> **Article**
This issue has been automatically marked as stale because it has not had recent activity. It will be closed if no further activity occurs. Thank you for your contributions.

MSKirk commented 6 years ago

Sorry I have been distracted by other projects in the last couple of months. @Cadair have you been continuing to work with solar images in dask?

martindurant commented 6 years ago

I hope you are following https://github.com/ContinuumIO/intake-astro , which now has a partitioned FITS array and table reader that may already be generally useful.

rabernat commented 6 years ago

Hi everyone. I was invited to give a presentation at an EarthCube workshop by Gelu Nita entitled "Towards Integration of Heliophysics, Data, Models, and Analysis Tools." at New Jersey Institute of Technology on Nov. 14. I would really like to be able to show off some simple example of pangeo integrating with solar astronomy. @MSKirk, can we revive this issue and continue to pursue this? It sounds like there has been some progress on the dask side.

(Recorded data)
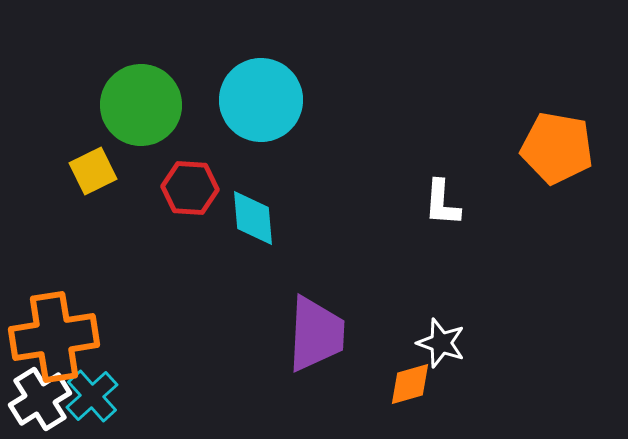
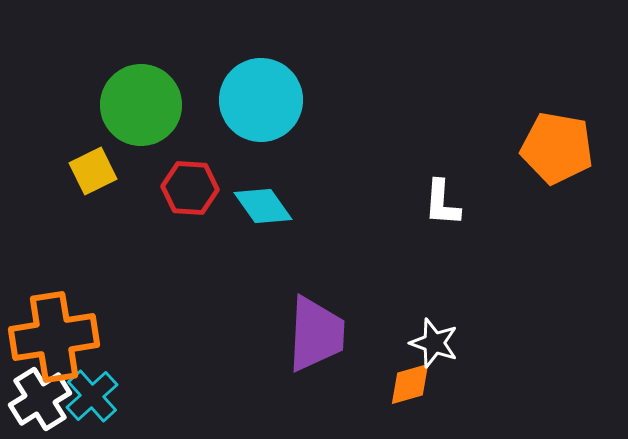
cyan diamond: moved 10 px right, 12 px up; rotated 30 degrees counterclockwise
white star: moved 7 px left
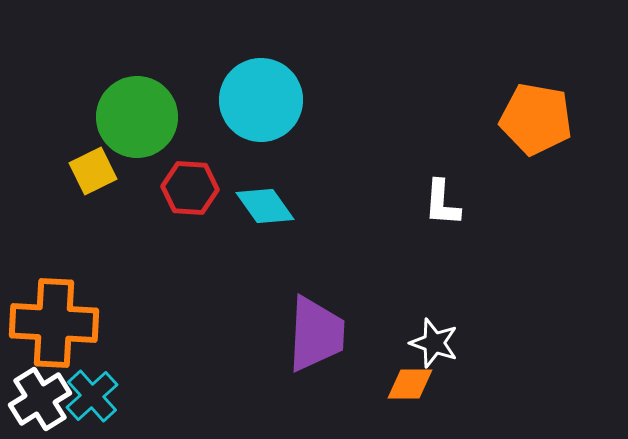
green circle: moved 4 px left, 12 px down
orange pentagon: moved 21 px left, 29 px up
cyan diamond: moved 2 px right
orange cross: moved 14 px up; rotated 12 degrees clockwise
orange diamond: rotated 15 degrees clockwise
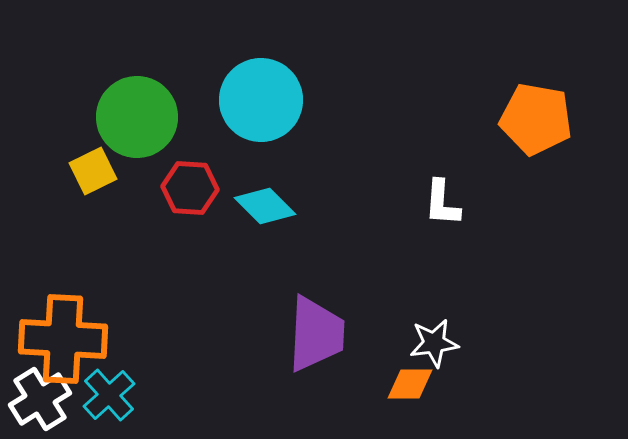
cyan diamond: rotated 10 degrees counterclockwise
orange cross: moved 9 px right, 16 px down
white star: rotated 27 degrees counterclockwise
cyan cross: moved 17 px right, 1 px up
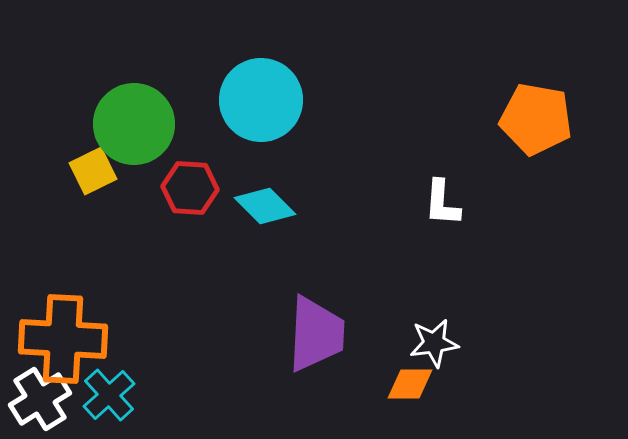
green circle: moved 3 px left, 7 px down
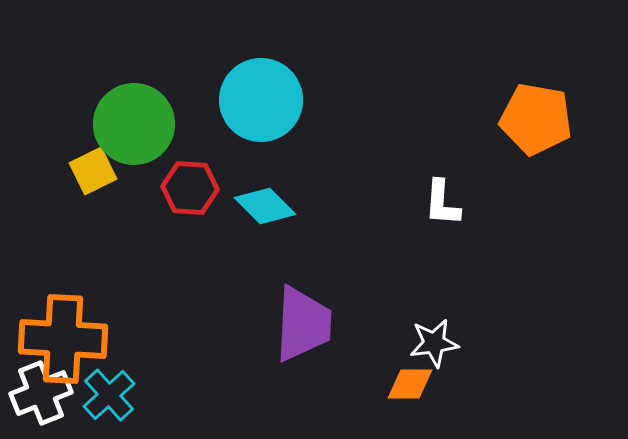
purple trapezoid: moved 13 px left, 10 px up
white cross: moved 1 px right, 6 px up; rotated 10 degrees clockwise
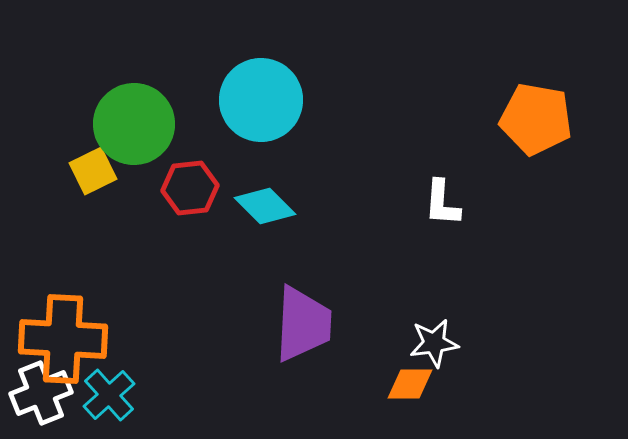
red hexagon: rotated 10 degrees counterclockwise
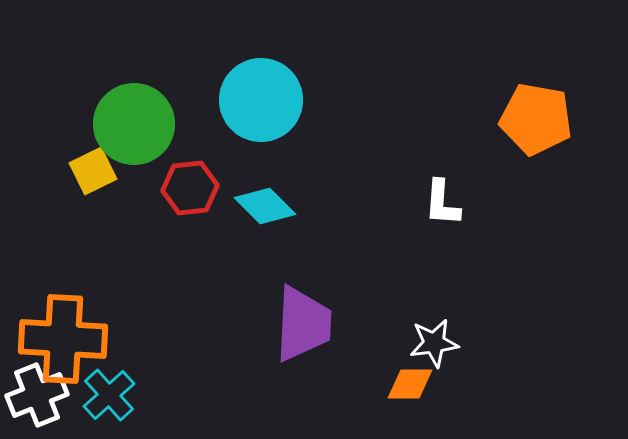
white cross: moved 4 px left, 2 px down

> **Problems to work on**
a. In the issue thread, change "projects" to "tasks" and give back the part between "MSKirk commented 6" and "be generally useful.", inclusive.
b. Arrange the lines of the shape-movement entries as a numbered list with blank lines left out, and leave the picture lines out of the answer.

> **Task-by-task results**
a.
MSKirk commented 6 years ago

Sorry I have been distracted by other tasks in the last couple of months. @Cadair have you been continuing to work with solar images in dask?

martindurant commented 6 years ago

I hope you are following https://github.com/ContinuumIO/intake-astro , which now has a partitioned FITS array and table reader that may already be generally useful.

b.
1. cyan diamond: moved 10 px right, 12 px up; rotated 30 degrees counterclockwise
2. white star: moved 7 px left
3. green circle: moved 4 px left, 12 px down
4. orange pentagon: moved 21 px left, 29 px up
5. cyan diamond: moved 2 px right
6. orange cross: moved 14 px up; rotated 12 degrees clockwise
7. orange diamond: rotated 15 degrees clockwise
8. cyan diamond: rotated 10 degrees counterclockwise
9. orange cross: moved 9 px right, 16 px down
10. white star: rotated 27 degrees counterclockwise
11. cyan cross: moved 17 px right, 1 px up
12. green circle: moved 3 px left, 7 px down
13. purple trapezoid: moved 13 px left, 10 px up
14. white cross: moved 1 px right, 6 px up; rotated 10 degrees clockwise
15. red hexagon: rotated 10 degrees counterclockwise
16. white cross: moved 4 px left, 2 px down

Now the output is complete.